Experience - Yet, for all the people will tell you that experience is good, and is something that you should get to write well, people frown on experience with prostitutes. Which is surprising, given how popular prostitutes are in fantasy novels.

Ellison, Harlan - I find myself in a curious position with Ellison now. Generally speaking, I have good memories of Ellison, and I speak well of stories such as 'The Man Who Rowed Christopher Columbus Ashore' and 'A Boy and His Dog' and a few others. Do I still think this, however? After the Deathbird Stories experience, I decided I would check out a newer story, and so I re-read 'Mefisto in Onyx', which I remember liking the first time. There are the Ellison ticks that made me sigh to see, such as the line "Now they was some dumb ass muthuhfugguhs" but the main problem I had with the story was that my politics were in the way. At the end of the story, the main character, a black man, jumps into the mind of a white man, and--well, I'll type it out for you:

...I hugged her with the intention that Henry Lake spanning would love Allison Roche more powerfully, more responsibly, than anyone had ever loved anyone in the history of the world. I was reading to stop failing at everything.

And it would be just a whole lot easier as a white boy with great big blue eyes.

Because--get this now--all my wasted years didn't have as much to do with blackness or racism or being overqualified or being unlucky or being high-verbal or even the curse of my "gift" of jaunting, as they did with t he single truth I learned waiting in there, inside my own landscape, waiting for Spanning to come and gloat:

I have always been one of those miserable guys who couldn't get out of his own way.

Which meant I could, at last, stop feeling sorry for that poor nigger, Rudy Pairis. Except, maybe, in a moment of human weakness.

Here, it is suddenly the portrayal of race that I have a problem with. With Ellison's whiteness as an author, and with the way that, for the character, becoming white equals success, and a change in his life. The story is not as badly written as some of those stories from Deathbird Stories, which, thank fuck, really, but I had the experience as if I was reading a story written in a different time, of which I should take in the final lines as if it were written in a time in which we did not know better. Does that mean, then, that to enjoy Ellison as I was did, I have to do so with the understanding that he is a historical oddity? Something by which I can see how things have changed?

Or is it simply that Ellison is for a certain age and that, once you first encounter him, you cannot go back?

Employment - If anyone knows of a hippie commune that I can go and live on, leave a link in the comments.

Extra, Part Two - Being used--and make no mistake, it was being used--in a film as scene scum did not do me any good.
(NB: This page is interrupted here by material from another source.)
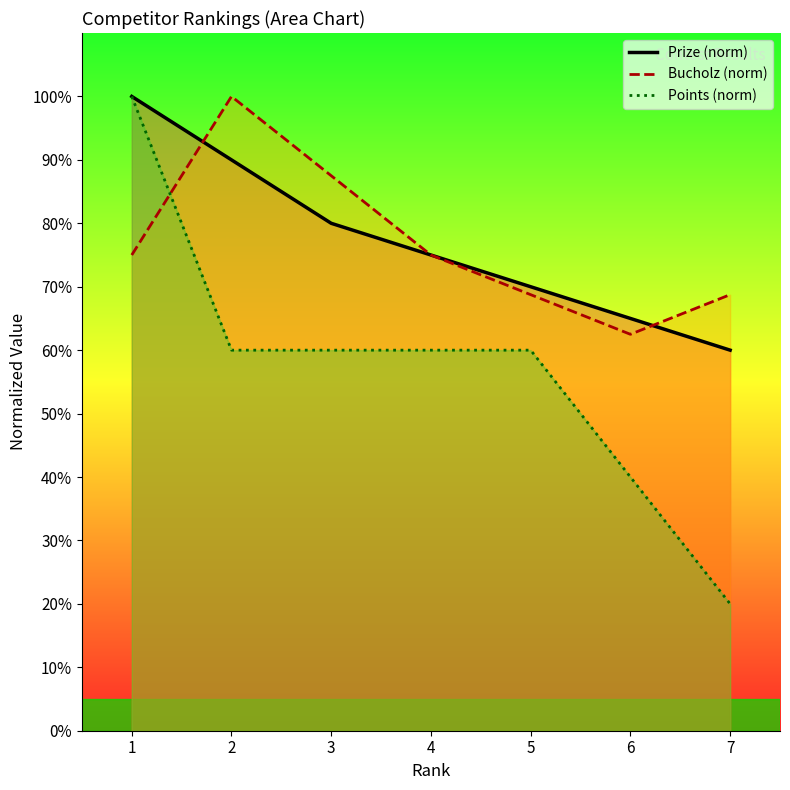

Between which two adjacent categories do Bucholz (norm) and Prize (norm) first intersect?

1 and 2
Intimidating, bald, the friend of a midget: Ben Peek, for hire. I've been called intimidating for years. Once, when I walked into a lecture theatre, a friend of mine overheard to girls say, "I hope he isn't my tutor--scary." Years. Years and years I've heard it. It's given me a pleasant neurotic complex, for I am a neurotic kind of guy. But the two days as an extra bought in a new question: Do I think that I'm better than this? Do I resent being cast as scum because it places me at the bottom of the image food chain? Am I arrogant enough to consider that any one person is beneath me, or is it that I simply dislike the idea of people placing themselves above me? The answer was a mix of both. I didn't enjoy the insight.